Task prompt:
Filter the entries down to the lines containing "widget", and copy those lines.

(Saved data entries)
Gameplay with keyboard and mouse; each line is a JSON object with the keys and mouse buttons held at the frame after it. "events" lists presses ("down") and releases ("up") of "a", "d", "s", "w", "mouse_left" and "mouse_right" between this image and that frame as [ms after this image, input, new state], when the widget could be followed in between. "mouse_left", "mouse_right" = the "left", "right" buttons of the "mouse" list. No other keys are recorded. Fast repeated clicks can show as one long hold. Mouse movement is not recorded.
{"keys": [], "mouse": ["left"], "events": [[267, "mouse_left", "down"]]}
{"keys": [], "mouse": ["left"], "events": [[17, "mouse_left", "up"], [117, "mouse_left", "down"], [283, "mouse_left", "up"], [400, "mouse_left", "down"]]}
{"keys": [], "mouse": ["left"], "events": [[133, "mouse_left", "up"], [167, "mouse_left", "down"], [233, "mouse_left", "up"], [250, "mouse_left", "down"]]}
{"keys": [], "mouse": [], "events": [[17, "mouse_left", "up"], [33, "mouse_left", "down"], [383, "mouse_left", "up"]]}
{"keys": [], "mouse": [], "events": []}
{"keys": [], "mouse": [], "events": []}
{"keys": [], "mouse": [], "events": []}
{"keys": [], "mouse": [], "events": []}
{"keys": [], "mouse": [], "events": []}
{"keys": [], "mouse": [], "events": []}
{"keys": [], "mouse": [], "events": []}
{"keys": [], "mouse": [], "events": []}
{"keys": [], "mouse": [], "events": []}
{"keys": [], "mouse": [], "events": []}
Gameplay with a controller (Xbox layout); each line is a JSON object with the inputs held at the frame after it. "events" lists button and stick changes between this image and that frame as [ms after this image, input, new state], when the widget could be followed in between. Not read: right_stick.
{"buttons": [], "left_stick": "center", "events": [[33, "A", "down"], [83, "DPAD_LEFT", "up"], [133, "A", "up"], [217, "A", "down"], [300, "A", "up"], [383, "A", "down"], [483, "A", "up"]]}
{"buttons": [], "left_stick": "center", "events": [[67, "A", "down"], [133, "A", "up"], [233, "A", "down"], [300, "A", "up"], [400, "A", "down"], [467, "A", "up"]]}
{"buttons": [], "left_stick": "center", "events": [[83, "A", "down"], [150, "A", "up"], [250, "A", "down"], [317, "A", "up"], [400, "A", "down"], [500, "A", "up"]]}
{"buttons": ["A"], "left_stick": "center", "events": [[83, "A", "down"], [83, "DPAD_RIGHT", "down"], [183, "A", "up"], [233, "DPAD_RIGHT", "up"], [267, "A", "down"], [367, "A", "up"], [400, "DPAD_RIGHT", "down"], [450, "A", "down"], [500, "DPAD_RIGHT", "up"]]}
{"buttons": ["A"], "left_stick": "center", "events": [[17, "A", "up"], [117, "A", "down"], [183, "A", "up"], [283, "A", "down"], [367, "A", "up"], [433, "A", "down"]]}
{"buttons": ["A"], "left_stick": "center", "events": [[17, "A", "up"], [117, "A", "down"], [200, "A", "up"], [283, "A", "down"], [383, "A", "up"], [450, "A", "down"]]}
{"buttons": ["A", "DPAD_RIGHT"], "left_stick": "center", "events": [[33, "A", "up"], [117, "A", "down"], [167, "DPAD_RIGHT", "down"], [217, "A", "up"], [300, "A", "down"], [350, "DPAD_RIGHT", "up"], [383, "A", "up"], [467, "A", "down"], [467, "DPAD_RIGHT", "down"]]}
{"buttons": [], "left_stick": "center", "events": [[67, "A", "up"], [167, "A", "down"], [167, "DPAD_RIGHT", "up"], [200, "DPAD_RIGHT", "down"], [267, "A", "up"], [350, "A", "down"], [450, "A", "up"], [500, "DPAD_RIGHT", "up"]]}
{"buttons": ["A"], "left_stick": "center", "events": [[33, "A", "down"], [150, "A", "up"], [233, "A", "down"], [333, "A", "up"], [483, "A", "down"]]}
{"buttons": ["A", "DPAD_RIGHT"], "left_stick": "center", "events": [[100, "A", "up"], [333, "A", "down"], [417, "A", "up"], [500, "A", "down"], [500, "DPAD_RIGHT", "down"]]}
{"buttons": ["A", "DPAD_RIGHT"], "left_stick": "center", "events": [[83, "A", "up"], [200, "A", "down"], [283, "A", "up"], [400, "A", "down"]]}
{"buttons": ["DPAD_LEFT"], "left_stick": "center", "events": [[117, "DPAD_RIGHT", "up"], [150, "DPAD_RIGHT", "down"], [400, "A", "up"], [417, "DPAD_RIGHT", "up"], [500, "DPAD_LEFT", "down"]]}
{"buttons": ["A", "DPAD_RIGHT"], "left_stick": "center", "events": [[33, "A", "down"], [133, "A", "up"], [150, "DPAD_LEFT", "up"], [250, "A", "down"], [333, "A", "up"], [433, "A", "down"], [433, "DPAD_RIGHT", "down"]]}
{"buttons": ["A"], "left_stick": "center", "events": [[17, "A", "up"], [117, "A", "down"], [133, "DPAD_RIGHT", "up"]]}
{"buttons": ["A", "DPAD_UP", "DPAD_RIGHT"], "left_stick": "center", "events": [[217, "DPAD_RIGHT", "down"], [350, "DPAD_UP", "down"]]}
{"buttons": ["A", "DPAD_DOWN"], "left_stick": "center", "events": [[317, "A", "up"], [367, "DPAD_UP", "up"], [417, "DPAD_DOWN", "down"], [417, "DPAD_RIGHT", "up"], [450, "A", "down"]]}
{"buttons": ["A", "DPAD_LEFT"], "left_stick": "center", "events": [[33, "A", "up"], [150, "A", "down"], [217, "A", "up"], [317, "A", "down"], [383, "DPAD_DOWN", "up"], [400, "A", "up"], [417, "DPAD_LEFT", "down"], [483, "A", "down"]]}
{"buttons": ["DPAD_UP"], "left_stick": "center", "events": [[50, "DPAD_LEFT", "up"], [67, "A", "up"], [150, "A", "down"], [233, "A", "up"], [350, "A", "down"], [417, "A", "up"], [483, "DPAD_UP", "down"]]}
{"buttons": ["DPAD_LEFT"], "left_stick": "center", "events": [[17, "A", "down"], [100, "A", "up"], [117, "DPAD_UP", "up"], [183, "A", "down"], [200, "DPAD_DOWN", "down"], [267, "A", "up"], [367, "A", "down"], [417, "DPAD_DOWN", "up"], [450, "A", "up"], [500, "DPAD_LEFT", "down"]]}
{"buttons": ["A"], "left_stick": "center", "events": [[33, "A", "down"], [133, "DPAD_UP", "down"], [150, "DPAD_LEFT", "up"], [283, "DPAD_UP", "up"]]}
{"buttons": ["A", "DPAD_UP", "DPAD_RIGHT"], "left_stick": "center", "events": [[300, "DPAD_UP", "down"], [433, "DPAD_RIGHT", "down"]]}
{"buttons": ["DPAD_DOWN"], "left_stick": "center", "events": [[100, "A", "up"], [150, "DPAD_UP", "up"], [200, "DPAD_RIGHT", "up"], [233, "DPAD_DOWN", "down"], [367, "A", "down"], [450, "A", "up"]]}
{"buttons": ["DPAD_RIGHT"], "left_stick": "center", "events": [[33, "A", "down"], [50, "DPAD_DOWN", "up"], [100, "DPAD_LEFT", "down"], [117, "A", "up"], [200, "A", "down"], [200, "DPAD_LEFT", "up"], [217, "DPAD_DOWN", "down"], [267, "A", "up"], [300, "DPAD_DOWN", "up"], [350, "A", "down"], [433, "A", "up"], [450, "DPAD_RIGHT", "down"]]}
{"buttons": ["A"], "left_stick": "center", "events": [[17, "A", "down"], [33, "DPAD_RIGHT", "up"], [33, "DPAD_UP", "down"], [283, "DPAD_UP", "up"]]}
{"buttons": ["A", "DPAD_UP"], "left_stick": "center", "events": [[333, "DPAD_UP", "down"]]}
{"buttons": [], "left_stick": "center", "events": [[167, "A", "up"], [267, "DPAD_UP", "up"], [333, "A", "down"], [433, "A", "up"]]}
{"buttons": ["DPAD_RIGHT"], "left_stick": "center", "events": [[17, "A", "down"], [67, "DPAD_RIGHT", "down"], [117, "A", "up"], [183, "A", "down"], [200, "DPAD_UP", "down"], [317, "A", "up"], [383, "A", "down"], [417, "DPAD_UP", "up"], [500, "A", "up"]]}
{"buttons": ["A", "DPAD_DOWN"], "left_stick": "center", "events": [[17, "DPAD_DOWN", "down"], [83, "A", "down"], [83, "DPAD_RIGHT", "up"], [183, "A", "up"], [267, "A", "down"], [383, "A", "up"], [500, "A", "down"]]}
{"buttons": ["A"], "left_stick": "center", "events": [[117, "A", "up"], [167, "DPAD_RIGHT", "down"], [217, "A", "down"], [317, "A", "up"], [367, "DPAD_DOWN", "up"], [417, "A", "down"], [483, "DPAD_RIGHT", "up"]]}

Task solution:
Gameplay with keyboard and mouse; each line is a JSON object with the keys and mouse buttons held at the frame after it. "events" lists presses ("down") and releases ("up") of "a", "d", "s", "w", "mouse_left" and "mouse_right" between this image and that frame as [ms after this image, input, new state], when the widget could be followed in between. "mouse_left", "mouse_right" = the "left", "right" buttons of the "mouse" list. No other keys are recorded. Fast repeated clicks can show as one long hold. Mouse movement is not recorded.
Gameplay with a controller (Xbox layout); each line is a JSON object with the inputs held at the frame after it. "events" lists button and stick changes between this image and that frame as [ms after this image, input, new state], when the widget could be followed in between. Not read: right_stick.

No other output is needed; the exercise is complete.